3. Qu’est-ce qu’on accepte de ne pas aligner ? Tout le monde n’est pas obligé d’être d’accord sur tout. Certaines différences de vision peuvent coexister. L’important, c’est de le décider explicitement plutôt que de le subir.


Fermeture (15 min)

Tour de table. Chaque membre du CODIR dit en une phrase ce qu’il retient de la séance.

Pas un bilan collectif. Pas une synthèse. Une phrase par personne. Dans l’ordre du tour de table, sans commentaire des autres.

C’est court. C’est sobre. Ça ancre ce qui vient de se passer. Et ça responsabilise chacun sur ce qu’il a dit.


Ce qu’on a à la sortie

Une décision sur ce qui bloquait, ou un calendrier précis pour la prendre.

Des périmètres clarifiés.

Et quelque chose de moins visible mais souvent plus important : la preuve que ce CODIR est capable de nommer ses angles morts sans se désintégrer.

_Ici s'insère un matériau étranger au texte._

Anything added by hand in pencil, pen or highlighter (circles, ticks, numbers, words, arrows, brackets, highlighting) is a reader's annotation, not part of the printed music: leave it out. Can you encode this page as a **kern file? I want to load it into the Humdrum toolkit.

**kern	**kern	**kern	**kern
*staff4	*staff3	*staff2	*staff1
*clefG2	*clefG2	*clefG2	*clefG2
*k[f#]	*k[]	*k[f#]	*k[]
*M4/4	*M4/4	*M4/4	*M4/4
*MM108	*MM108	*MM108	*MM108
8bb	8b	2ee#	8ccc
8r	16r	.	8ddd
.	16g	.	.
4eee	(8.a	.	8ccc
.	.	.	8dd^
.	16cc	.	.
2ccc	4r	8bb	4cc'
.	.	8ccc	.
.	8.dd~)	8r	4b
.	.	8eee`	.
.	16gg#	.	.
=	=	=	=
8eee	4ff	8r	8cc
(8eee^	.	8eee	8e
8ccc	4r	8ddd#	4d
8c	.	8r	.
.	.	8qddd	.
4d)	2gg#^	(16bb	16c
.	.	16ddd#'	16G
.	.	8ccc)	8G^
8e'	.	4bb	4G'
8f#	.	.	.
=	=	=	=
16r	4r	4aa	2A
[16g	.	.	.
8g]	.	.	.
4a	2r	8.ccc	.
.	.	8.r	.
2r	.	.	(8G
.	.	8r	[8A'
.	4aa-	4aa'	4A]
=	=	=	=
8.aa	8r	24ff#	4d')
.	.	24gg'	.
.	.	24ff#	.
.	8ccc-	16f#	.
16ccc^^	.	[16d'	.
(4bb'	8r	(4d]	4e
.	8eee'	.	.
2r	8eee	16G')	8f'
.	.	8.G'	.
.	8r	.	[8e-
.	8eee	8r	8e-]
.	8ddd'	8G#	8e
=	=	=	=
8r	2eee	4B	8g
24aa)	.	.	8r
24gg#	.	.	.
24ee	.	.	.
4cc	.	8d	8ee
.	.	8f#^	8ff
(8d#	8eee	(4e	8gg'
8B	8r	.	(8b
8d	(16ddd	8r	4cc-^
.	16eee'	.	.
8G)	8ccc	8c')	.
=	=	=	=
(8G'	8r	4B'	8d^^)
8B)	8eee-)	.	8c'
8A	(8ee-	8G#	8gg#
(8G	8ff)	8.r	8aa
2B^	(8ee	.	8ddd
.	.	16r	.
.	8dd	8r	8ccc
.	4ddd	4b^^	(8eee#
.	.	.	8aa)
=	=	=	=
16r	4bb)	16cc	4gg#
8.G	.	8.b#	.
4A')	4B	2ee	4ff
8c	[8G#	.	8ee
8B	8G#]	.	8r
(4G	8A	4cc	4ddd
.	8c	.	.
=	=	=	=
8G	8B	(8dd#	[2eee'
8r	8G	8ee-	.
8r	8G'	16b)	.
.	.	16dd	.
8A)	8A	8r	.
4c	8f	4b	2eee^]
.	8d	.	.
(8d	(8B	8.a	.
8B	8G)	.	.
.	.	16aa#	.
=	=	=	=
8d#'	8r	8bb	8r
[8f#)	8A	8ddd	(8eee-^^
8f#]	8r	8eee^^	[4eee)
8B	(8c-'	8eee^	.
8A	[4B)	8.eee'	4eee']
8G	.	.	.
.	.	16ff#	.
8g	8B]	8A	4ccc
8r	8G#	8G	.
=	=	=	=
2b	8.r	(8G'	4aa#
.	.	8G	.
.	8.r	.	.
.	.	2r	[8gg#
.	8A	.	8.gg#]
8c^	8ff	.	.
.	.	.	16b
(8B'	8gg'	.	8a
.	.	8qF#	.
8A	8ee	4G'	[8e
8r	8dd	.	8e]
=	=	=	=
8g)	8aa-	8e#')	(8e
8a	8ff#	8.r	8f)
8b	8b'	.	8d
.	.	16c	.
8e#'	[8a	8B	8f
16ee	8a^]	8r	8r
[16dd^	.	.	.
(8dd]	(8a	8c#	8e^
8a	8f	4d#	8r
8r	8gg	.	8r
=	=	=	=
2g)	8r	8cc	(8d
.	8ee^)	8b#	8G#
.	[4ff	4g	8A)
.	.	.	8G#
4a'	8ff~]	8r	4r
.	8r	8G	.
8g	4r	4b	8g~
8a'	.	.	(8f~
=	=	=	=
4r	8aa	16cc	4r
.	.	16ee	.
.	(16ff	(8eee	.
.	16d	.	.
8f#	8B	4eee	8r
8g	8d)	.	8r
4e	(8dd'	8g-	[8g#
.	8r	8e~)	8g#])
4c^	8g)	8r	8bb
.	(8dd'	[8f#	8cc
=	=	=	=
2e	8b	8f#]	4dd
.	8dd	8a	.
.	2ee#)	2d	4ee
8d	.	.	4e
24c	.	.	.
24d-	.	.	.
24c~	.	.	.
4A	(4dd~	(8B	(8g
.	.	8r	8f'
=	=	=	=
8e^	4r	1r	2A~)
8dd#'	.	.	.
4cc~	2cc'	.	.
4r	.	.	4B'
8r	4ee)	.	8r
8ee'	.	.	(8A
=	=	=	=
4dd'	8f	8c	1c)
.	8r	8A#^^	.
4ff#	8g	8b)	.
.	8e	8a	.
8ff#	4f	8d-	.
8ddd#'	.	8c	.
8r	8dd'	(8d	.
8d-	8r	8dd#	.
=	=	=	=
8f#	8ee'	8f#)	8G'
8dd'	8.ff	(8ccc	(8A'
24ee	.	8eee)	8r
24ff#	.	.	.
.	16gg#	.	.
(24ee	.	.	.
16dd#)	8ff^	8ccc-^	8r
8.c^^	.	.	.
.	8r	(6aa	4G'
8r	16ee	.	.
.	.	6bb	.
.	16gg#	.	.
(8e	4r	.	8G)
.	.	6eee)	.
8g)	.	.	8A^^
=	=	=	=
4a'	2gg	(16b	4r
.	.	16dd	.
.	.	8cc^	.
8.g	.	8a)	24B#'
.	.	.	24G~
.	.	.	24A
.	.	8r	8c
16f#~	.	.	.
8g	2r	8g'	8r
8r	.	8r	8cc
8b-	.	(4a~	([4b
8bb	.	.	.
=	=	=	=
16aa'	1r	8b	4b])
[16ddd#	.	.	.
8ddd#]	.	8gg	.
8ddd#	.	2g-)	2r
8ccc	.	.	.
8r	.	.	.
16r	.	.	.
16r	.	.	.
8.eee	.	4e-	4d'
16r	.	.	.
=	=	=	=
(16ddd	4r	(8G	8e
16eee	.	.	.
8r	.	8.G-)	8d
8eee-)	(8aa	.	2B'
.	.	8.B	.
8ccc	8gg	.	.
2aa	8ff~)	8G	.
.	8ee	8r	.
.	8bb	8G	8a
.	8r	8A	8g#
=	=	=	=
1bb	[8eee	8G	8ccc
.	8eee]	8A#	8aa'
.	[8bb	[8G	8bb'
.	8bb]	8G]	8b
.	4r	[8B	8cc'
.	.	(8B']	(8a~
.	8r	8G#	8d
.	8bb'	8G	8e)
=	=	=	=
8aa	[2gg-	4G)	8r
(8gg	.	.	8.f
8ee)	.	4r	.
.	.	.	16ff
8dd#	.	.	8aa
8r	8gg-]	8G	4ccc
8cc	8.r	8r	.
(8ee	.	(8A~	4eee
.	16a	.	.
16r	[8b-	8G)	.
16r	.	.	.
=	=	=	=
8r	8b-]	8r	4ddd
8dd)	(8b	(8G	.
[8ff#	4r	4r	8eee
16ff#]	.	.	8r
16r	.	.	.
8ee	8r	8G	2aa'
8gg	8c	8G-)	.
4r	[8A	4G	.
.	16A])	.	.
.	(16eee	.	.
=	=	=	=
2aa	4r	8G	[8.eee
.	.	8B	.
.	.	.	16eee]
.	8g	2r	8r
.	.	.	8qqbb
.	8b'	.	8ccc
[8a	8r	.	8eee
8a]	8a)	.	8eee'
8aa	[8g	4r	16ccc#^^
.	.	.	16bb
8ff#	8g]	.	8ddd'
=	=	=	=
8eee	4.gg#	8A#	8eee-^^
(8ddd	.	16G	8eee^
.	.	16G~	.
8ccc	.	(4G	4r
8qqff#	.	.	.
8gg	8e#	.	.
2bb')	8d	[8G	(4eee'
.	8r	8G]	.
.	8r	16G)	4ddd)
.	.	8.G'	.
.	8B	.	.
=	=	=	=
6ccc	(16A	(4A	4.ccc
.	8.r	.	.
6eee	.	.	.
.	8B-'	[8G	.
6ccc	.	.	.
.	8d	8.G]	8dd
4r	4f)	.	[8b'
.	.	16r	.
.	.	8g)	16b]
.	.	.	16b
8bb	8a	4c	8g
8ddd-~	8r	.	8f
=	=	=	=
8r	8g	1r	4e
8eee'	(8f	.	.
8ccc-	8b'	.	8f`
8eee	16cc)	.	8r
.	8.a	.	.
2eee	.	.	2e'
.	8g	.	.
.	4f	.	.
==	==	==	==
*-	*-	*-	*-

Cette preuve-là change la façon dont les sujets difficiles sont traités ensuite.


Recommandations pratiques

Préparez la séance. Ne débarquez pas en réunion en annonçant qu’on va “parler d’un sujet difficile”. Le facilitateur rencontre en amont les deux parties concernées, individuellement, pour comprendre leur lecture de la situation. Ça évite les explosions en séance.

Ne sautez pas l’ouverture. Les 15 premières minutes de cadrage déterminent ce qui est possible dans les 105 suivantes. Bâcler l’ouverture, c’est prendre le risque que la séance déraille au premier moment de tension.

Le facilitateur tient la posture, pas le contenu. Son rôle n’est pas de donner son avis sur qui a raison. C’est de s’assurer que les règles sont respectées et que chaque voix est entendue. Dès qu’il prend parti, il perd son utilité.

Notez les décisions en temps réel. Un membre du CODIR désigné en amont note les décisions prises au fur et à mesure. À la fin de la séance, on relit. Tout le monde confirme. Pas de décision floue qui s’évapore dans le couloir.

Faites un point 15 jours après. Pas une grande réunion. Un point de 20 minutes en CODIR : est-ce que ce qui a été décidé a été fait ? Est-ce que le sujet a changé de statut ? Ce suivi est ce qui donne du poids à la séance initiale.


Ce que ce format ne remplace pas

Si le désaccord est ancien, si la confiance est durablement abîmée, ou si le DG est lui-même en tension avec un membre du CODIR sans pouvoir le nommer, ce format seul ne suffit pas.

Il faut un accompagnement préparatoire, des entretiens individuels, et parfois plusieurs séances espacées.

Ce n’est plus un outil. C’est un accompagnement sur mesure.